▶ [STUDY TEXT]:
Have you or your band been plagued by audio issues? You’re not alone. Having worked for years in pro audio engineering, sales and integration, Ira White found that people had a lot of the same problems and questions about sound equipment and operation. So he decided to explore those issues in his recent book Audio Made Easy (Hal Leonard Books), providing answers in a very casual and easy-to-understand manner. The following article, based on a chapter from the book, delves into the world of amplifiers—how you can harness and deploy their special power.
NO PAIN, NO GAIN
This is the macho stuff, dealing with devices of sheer brute force . . . heavy current draw . . . massive gain . . . shattered speakers . . . Tim Allen, eat your heart out! Amplifiers take our measly signals from the mixer and boost them enough to move speakers and, hopefully, our sense of good taste. Pro amps can provide power of 200 to 2,000 watts or more. These are the most powerful electronic devices you will use, and they possess the potential for doing the most damage. You want the right amp for your application and enough power for your needs without overloading anything along the way.
How much wattage is enough? Loose answers are based on several factors: “How many vocals/instruments do I have? Am I amplifying bass or drums? What are the capabilities of my speakers? How large an area do I need to cover?” (See, now I’m talking to myself.)
Let me just throw you some rough ideas in this area. The bare minimum I need is about 100 watts per channel stereo for near-field monitors in a small studio. In live sound, one watt per person of room capacity is a reasonable starting point for main speakers, especially in small churches and performance venues. This should cover minimal needs at moderate volume—six to eight channels of vocals and light rhythm instruments (guitar, keyboard, CD playback, kazoo, spoons, etc.). Increase total wattage proportionately to room and audience size. Stage monitors should be fine with as little as 200 watts per channel.

▶ [INFORMATION SHOWN]:
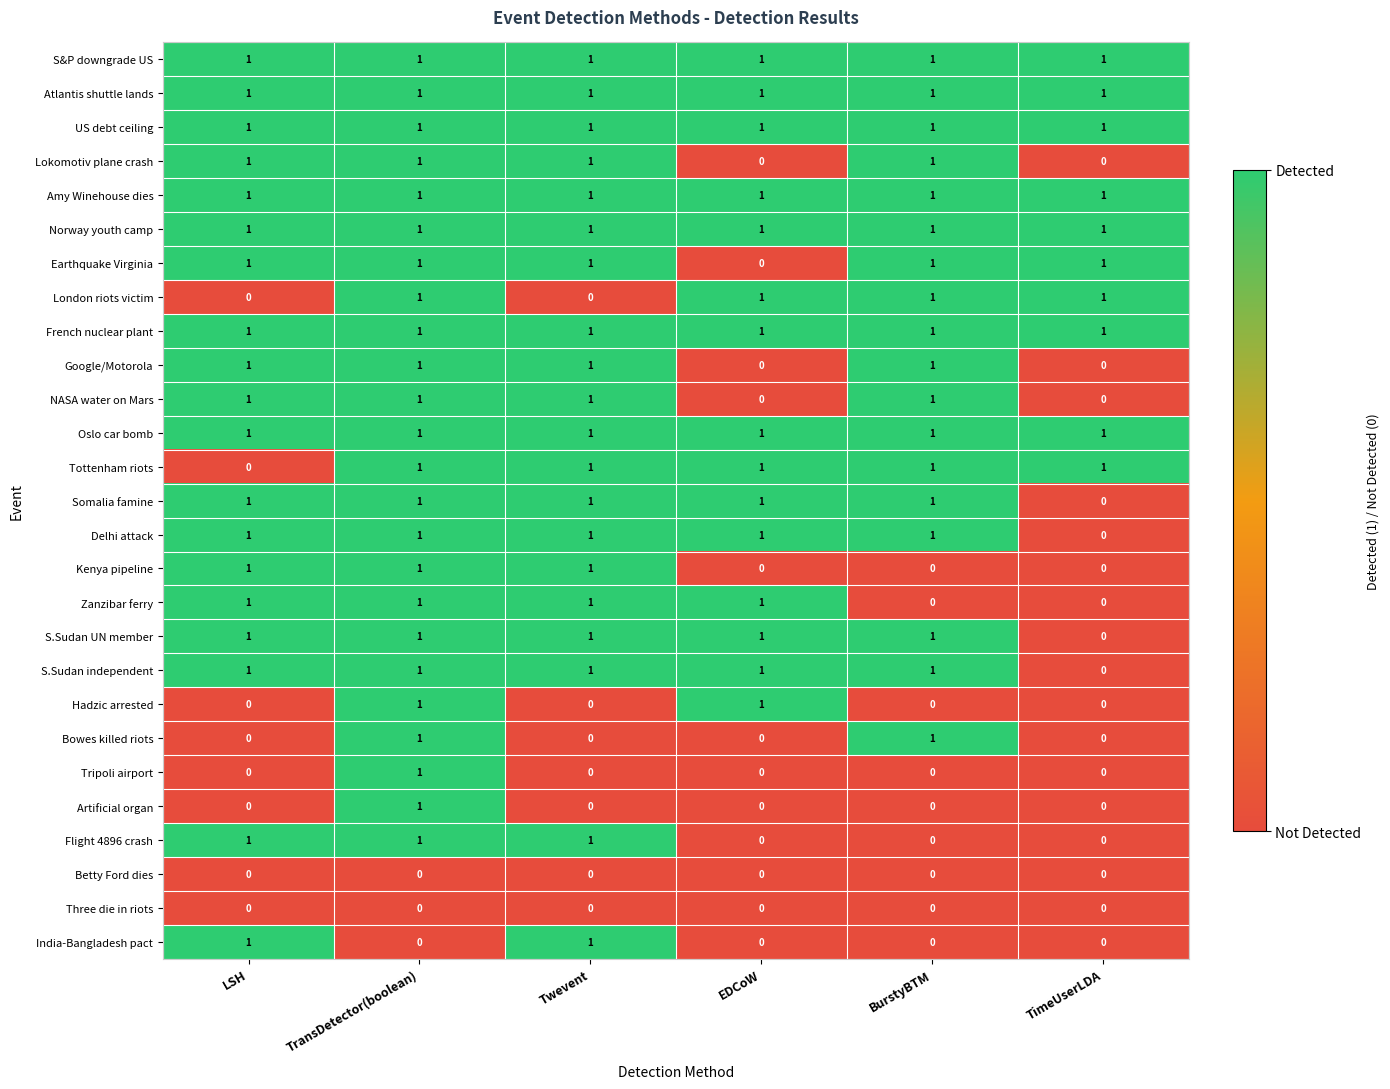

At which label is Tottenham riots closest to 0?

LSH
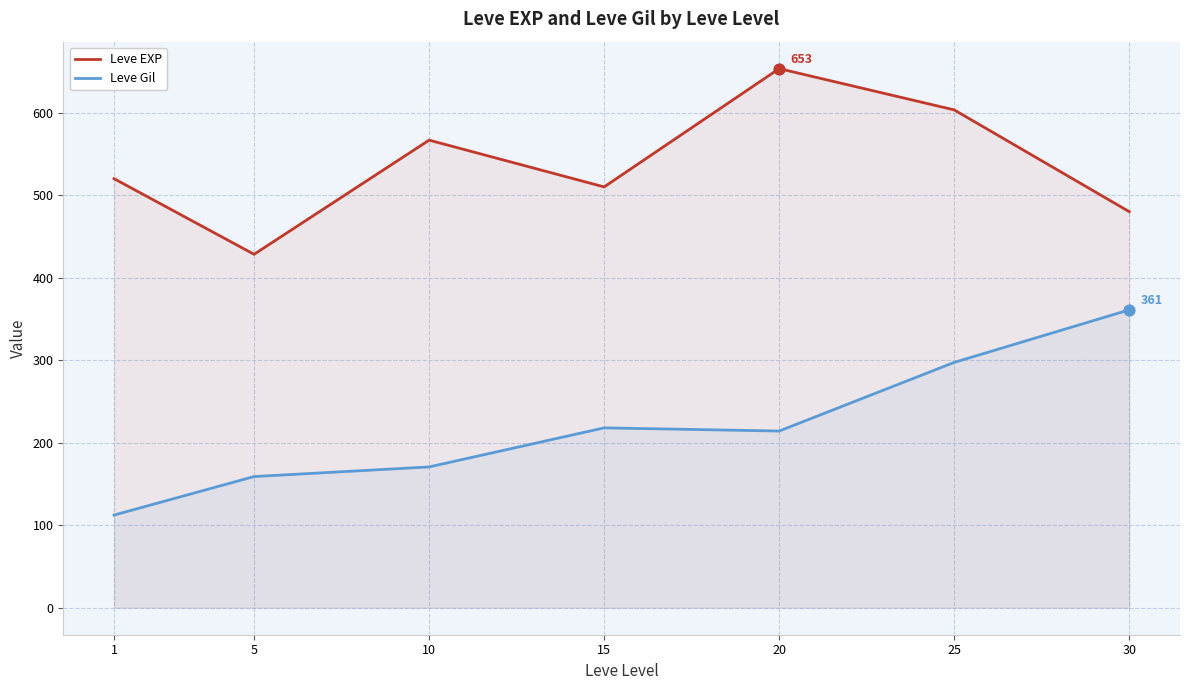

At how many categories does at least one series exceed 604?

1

▶ [WHAT YOU SHOULD DO]:
For each statement, answer yes or no according to the amplifier article and quote the words that decide it.
1. Pro amps can deliver 2,000 watts or more.
2. Stage monitors call for at least 500 watts per channel.
3. In live sound, one watt per person of room capacity is a reasonable starting point for main speakers.

▶ [RESULT BELOW]:
1. Yes: "Pro amps can provide power of 200 to 2,000 watts or more."
2. No: "Stage monitors should be fine with as little as 200 watts per channel."
3. Yes: "In live sound, one watt per person of room capacity is a reasonable starting point for main speakers"